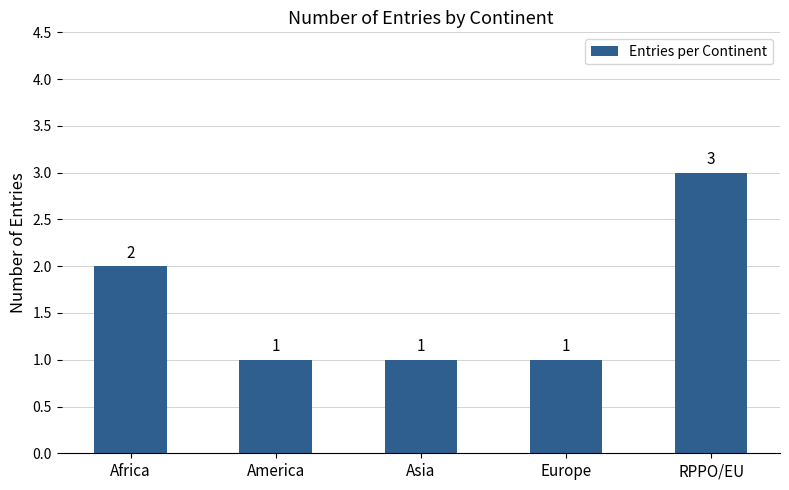

Is it true that the value at Asia is 1?

True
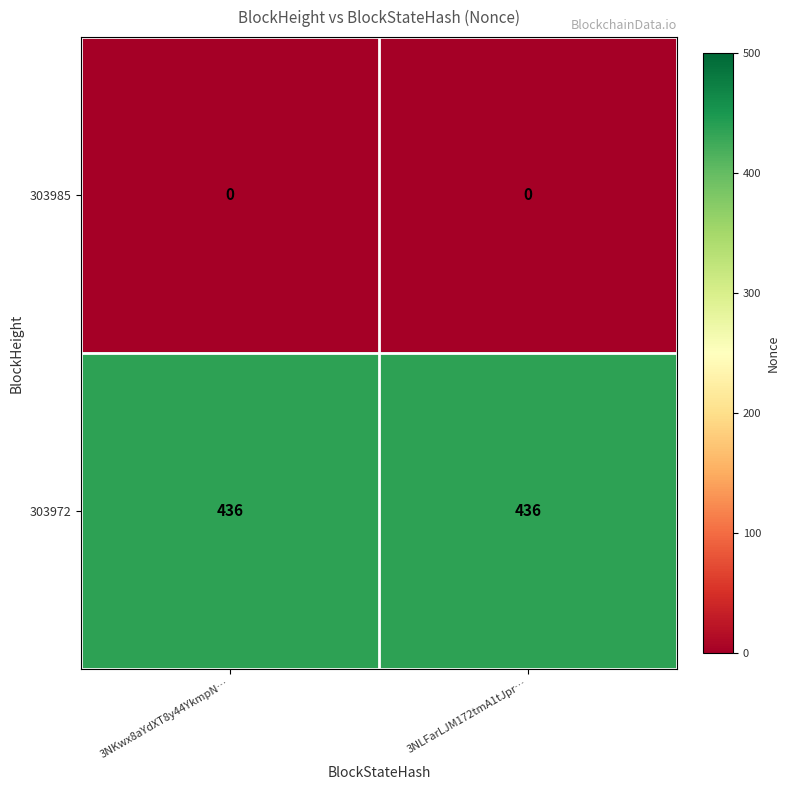

Reading right to left, list all the values displayed in this chart.

303985: 3NLFarLJM172tmA1tJpr…=0	3NKwx8aYdXT8y44YkmpN…=0
303972: 3NLFarLJM172tmA1tJpr…=436	3NKwx8aYdXT8y44YkmpN…=436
+ + +
*What you should do*. Copy the text of each item above word for word, leaving out the pictures.

*Reply*.
Is it true that the value at Asia is 1?

True

Reading right to left, list all the values displayed in this chart.

303985: 3NLFarLJM172tmA1tJpr…=0	3NKwx8aYdXT8y44YkmpN…=0
303972: 3NLFarLJM172tmA1tJpr…=436	3NKwx8aYdXT8y44YkmpN…=436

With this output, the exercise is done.